When I completed my studies in Rome in 1988 I fully and completely presumed that would be the end of any overseas life and work, but here I am again, at age 64, trying to do what is asked of me by legitimate authority, which we monks hold is in fact the call and voice of God in our lives. “Not to us, O Lord, not to us, but to your name give the glory,” as Psalm 113 expresses it. Furthermore, “Here am I, O Lord, I come to do your will,” in the words of Psalm 39. Our Brother Andre at Christ in the Desert often muses on why the verse seems regularly to get morphed into: “Here am I, O Lord, I come to do my will.”

On January 14th I also walked to the Vatican, about half an hour on foot from our “Curia,” our Subiaco Cassinese Congregation headquarters, located at Sant’ Ambrogio. There are quite a few excellent Catholic bookstores leading up to Saint Peter’s Basilica at the Vatican. I was looking for homily (sermon) resources, as I am already preaching in Italian here at Sant’Ambrogio and soon at the Benedictine nuns that Sant’Ambrogio monks serve as chaplain each morning.

I did find some “good books” for preaching from the Lectionary (Bible readings at Holy Mass each day), containing thoughts that I can readily adapt to make my own sermons. Really, though, it is always “God’s Word,” the “Good News” (Gospel) that is proclaimed at Mass and reflected upon in the homily. In my case, homilies will never extend beyond a few minutes on weekdays and a bit longer on Sundays. Recently our Pope Francis reminded Catholic clergy to keep their homilies to the point and not have them last too long. Who today can take in and truly follow a twenty minute or longer homily?

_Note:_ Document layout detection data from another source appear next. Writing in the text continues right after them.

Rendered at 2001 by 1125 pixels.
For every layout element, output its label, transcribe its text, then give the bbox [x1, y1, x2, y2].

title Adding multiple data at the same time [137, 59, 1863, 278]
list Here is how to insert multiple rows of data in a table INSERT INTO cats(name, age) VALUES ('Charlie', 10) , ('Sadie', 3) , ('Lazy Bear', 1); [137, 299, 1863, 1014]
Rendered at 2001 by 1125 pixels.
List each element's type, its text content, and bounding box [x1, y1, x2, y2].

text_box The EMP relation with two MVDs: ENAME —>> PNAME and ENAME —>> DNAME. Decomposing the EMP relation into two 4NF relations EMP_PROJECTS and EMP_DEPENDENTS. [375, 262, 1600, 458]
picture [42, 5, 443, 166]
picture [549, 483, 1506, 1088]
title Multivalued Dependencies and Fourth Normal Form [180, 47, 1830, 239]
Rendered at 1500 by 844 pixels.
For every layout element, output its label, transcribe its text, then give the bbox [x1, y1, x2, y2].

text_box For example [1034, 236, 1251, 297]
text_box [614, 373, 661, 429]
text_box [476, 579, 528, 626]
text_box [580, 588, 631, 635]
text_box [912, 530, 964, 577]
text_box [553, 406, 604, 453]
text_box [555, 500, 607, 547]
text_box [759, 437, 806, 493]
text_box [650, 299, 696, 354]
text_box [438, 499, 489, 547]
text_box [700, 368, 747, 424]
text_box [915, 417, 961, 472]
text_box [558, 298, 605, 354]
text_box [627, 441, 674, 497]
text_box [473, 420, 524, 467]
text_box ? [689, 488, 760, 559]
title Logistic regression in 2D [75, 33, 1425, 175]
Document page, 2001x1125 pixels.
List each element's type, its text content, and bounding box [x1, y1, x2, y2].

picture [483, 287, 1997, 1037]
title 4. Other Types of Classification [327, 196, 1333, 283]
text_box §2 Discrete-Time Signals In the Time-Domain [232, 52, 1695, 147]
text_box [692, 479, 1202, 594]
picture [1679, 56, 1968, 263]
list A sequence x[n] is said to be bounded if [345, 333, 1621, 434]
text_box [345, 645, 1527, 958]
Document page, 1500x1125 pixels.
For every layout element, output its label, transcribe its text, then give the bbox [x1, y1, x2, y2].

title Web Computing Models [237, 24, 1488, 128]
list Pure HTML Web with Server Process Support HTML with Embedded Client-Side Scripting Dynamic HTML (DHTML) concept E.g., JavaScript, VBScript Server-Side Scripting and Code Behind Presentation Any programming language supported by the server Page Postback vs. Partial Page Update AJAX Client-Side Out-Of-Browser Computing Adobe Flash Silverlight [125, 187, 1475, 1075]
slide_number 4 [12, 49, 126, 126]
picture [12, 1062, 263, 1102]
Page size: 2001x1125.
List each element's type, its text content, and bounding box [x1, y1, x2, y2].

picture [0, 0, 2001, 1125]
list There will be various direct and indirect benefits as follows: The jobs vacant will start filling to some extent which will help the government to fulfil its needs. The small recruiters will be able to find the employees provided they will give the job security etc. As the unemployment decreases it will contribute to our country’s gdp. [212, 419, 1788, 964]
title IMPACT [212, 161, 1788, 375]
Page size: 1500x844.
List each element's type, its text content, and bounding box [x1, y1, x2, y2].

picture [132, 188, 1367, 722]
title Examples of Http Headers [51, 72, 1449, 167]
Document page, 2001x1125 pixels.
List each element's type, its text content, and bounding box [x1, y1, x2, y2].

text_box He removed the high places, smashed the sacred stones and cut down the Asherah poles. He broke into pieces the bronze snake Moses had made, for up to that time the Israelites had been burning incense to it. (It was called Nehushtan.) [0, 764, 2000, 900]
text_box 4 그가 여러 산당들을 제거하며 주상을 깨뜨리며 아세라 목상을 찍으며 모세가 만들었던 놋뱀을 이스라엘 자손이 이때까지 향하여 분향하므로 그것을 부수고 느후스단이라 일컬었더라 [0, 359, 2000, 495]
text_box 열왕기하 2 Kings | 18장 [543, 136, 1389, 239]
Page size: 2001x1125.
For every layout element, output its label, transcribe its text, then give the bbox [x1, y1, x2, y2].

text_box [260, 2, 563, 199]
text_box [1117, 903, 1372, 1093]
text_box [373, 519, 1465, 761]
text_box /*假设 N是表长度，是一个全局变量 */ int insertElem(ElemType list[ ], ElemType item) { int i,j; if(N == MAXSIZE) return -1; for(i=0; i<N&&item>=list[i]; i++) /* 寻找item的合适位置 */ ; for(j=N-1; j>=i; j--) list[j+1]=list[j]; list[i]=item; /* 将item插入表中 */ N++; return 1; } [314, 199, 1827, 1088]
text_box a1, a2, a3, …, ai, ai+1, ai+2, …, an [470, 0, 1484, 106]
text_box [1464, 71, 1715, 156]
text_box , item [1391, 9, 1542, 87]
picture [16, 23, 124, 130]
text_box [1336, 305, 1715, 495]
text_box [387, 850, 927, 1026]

I realize that many clergy of denominations other than Catholic pride themselves on lengthy sermons, but that is not the practice for the most part in the Catholic Church today, at least in what we call “the Western Church.” But enough about preaching!

On the rooftop of our building seagulls (“gabbiano” in Italian) seem to abound, day and night, their distinctive squawk to be heard at all hours. Seagulls in Rome? Yes, we are very near the coast and such scavengers readily come to the city in search of food, I presume. It reminds me of my spending much time on the Oregon coast as a youngster. Since rarely venturing as far as Portland, my hometown, some fifty miles from the coast, seagulls always call to mind “coastal living,” which I loved as a youth. Here I am again, reliving such memories with seagulls in my new neighborhood, the “Centro Storico” of Rome.

Speaking Italian again after decades of not doing so regularly has not been too painful, in fact a joy, and seems to be coming back fairly quickly. I still confuse some Italian words or phrases with Spanish ones, though hopefully this will diminish in the days and weeks ahead. One of the beauties of Italian is that every word ends with a vowel. What could be more poetic and sonorous than that?